А Калина с тревогой сказал:
— Князь-отец, ночью к нам степняки подходили! Близко! Падаль в поле искали.
И Удал подхватил:
— Важный, видно, мальчишка. Если они, за мертвым за ним вернуться не побоялись! — и в клетку руку просунул, за волосы Кащея схватил. — Мой он пленник! Отдай его мне!
Тут и Жар с крыльца закричал:
— Степняшку на падаль!
А Ягда подбежала к Удалу:
— Когда я буду княгиней, я посажу тебя в клетку! И тоже за волосы стану таскать!
Подумал Удал немного, решил смирением князя пронять, рухнул посреди двора на колени, голову опустил. И Калина тоже с ним рядом.
Вышел тут Родовит на крыльцо, посохом громыхнул о деревянные доски:
— Сам пойдешь к степнякам, Удал?
Ободрился Удал:
— Вон Калина со мной пойдет!
Горячо закивал Калина.

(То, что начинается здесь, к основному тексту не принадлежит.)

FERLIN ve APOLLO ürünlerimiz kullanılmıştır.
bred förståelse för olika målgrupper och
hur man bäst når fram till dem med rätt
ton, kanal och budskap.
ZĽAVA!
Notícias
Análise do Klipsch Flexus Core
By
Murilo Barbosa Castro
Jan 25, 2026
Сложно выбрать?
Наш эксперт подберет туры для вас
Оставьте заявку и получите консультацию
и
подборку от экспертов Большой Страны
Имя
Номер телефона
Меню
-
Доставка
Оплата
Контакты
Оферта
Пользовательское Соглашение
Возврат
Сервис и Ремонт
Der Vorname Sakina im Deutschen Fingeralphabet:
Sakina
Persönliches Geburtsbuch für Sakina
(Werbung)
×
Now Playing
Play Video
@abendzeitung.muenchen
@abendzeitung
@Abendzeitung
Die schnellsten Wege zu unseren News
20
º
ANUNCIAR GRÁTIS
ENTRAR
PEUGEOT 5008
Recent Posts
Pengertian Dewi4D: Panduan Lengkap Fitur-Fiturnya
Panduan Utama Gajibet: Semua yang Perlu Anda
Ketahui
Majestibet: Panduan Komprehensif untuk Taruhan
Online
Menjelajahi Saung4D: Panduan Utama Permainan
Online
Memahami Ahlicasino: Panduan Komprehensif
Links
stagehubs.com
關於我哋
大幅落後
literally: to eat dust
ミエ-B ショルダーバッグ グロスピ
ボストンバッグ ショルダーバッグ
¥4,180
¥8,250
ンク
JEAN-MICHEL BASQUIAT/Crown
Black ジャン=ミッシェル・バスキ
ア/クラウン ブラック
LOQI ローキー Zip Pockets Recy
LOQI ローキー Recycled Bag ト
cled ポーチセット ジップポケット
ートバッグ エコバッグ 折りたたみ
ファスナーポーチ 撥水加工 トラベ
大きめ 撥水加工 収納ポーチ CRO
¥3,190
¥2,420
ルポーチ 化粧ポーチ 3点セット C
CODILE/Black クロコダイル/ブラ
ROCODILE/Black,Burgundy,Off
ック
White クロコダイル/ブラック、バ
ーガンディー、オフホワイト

Но только снова ударил князь посохом о крыльцо:
— Нет, — сказал. — Не пущу! Пока что я у людей моих князь! Пока что мне за их жизни перед богами ответ держать! И Веснуху не возвратите! И сами домой не вернетесь! — развернулся и в дом вошел.
Выдохнула Ягда, заулыбалась. Увидел ее улыбку Кащей, подумал: видимо, теперь по-хорошему его судьба разрешится.
А Жар, на эту их переглядку глядя, ноздри чешуйчатые раздвинул:
— Когда я буду князь, — и вниз с крыльца побежал, к клетке приблизился. — Когда я буду князь! — это он для Ягды одной кричал, а пламя из пасти его вылетало: — Буду тебя, тебя в клетке держать! За то, что ты степняков, врагов любишь! Ты!.. — и до того разошелся уже — целый столб пламени изрыгнул.
Занялась деревянная клетка — как соломинка в засуху занялась. Шарахнулся в клетке Кащей, а цепь его далеко не пускает. Вскрикнула Ягда:
— Мамушка! Ключ! Скорей!
Удал с Калиной к бадье с водой бросились, в которой Лада обычно гадала. Подтащили к клетке бадью, стали огонь заливать. Тут и Мамушка с ключом прибежала. А только из клетки дым, чад валит, близко не подойдешь.
Подбежал Удал, выхватил у Мамушки ключ — в самое пекло полез. А когда мальчишку из пламени вынул, когда его легкое тело опять на своих руках ощутил — как вчера, когда в поле его вязал, — только нет, не по-вчерашнему вовсе посмотрел на него, осторожно на траву положил, крикнул Ягде:
— Ладу зови. Вон как пожегся.
А у Ягды голос пропал. И все силы пропали. Села рядом в траву, только слезы катятся по лицу. А когда вернулся к ней голос, спросила:
— Он живой?
— Он живучий! — и опять Удал его на руки подхватил, сам решил к Ладе в дом отнести.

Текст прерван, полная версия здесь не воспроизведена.